Monetizing Soil Health: An Innovative Strategy to Drive Greater Adoption of Cover Crops and No-Till

Date: 
Oct 2018

Issue

Cover crops (CC) and no-till/reduced till (NT) are two practices with great potential to reduce nitrate and phosphorus leaching to Iowa’s waterways. However, their actual scale of adoption is low. In part, this is due to the fact that water quality is a public good and the overall private benefits to farmers are not fully understood. One critical aspect currently missing from the literature on the private benefits from CC and NT is the potential increase in farmland value due to improved soil health resulting from those practices. The key challenge is that farmland value, measured either by sale prices or appraised value, does not reflect long-term productivity or soil improvements due to conservation practices, but is overwhelmingly determined by soil type or CSR2 index, comparable farm sales in the area, capitalization rates and other factors.

Objective

The objective of this project is to explore the potential to incentivize adoption and sustained use of no-till and cover crops through a market-based approach, by explicitly tying land appraisal and valuation to soil health indicators. The focus is on rural appraisers as potential change agents in providing price signals conducive to promoting no-till and cover crop adoption, and rewarding improvements in soil health to landowners who invest in these management practices.

Approach

Up to four farms with different management practices will be chosen. Soil samples from the four farms will be taken in October 2018, and analyzed for soil health. At least eight rural appraisers will be recruited to participate in this study. In April 2019, they will appraise the four farms similar in most respects other than their record of conservation use. They also will complete on online survey to assess their baseline knowledge about soil health topics. Between November 2019 and March 2020, all appraisers will participate in four training sessions on using traditional soil fertility tests and how these relate to yields. Half of the appraisers also will be trained on the importance of soil health and linkages between soil health, yields, cover crops and no-till. New soil samples will be collected from the same farms in October 2019. In March 2020, the appraisers will reassess the values of the four farms they appraised a year earlier. In June 2020, they will retake the online survey to assess changes in their knowledge about soil health.

Project Updates

Note: Project reports published on the INRC website are often revised from researchers' original reports to increase consistency.

February 2022

FINAL REPORT

Since the dollar value suggested by a rural appraiser typically anchors the negotiation between seller and buyer around the appraised value, rural appraisers play a critical role in the determination of farmland prices. Furthermore, although all certified appraisers must follow strict guidelines, a substantial portion of each appraisal is subjective. This project focused on evaluating the impact of training rural appraisers in the linkages between productivity, soil health and conservation practices, on their (subjective) appraised farmland value.

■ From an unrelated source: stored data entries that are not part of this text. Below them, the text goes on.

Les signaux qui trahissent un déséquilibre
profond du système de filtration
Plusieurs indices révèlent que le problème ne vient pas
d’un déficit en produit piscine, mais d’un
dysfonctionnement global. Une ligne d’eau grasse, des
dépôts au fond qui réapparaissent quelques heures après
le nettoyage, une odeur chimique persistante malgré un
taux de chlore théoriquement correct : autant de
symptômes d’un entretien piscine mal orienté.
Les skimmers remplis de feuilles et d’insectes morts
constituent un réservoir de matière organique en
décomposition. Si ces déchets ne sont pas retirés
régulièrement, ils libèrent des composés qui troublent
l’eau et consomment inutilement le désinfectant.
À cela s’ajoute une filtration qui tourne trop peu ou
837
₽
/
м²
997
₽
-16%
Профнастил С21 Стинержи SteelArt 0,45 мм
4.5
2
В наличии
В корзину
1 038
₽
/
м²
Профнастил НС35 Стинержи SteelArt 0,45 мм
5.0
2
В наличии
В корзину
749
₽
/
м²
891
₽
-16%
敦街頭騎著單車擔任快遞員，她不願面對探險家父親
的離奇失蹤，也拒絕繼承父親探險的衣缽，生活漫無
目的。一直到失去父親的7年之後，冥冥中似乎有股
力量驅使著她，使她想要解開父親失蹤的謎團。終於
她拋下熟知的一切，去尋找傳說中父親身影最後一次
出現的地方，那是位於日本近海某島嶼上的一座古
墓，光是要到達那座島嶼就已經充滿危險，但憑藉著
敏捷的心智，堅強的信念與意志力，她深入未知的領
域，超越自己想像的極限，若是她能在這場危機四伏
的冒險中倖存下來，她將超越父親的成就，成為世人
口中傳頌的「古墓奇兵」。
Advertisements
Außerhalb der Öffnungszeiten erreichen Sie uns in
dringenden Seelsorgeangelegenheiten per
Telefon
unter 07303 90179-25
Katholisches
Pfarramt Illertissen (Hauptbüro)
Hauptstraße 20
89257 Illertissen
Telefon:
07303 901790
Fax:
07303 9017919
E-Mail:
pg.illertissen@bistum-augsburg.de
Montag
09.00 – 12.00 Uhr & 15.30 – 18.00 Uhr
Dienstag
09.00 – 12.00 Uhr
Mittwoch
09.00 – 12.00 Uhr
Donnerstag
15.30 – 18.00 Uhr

We hired nine certified rural appraisers to appraise three farms with different long-term CC and NT practices, in 2019 and 2020. In October 2019, three appraisers received training on soil fertility, three appraisers received training on soil fertility and soil health and their interaction with CC and NT, and three appraisers did not receive training. We found that structural barriers in the rural appraisal business related to the methodology that certified rural appraisers need to follow to maintain their certification impede the monetization of soil health. In particular, certified rural appraisers are required to justify the value they assign to a land based on comparable sales for which no soil fertility or soil health data are available.

A necessary condition for certified rural appraisers to start incorporating soil fertility and soil health into their valuations is the availability of comparable data from recent sales. That would require the development of databases of soil health and soil fertility measures for each appraised farm. It would also require that those databases become available to certified rural appraisers (similarly to the dataset on soil composition and CSR2, currently available through the Farm Service Agency). Finally, certified rural appraisers would need to be trained and updated in the use of soil fertility and soil health metrics, and their connection with conservation practices.

We are not aware of any other research project in the nation exploring this topic, nor on any initiative to move the rural appraising profession towards the use of soil fertility and soil health metrics in their appraisal reports. This constitutes a barrier to the monetization of soil health.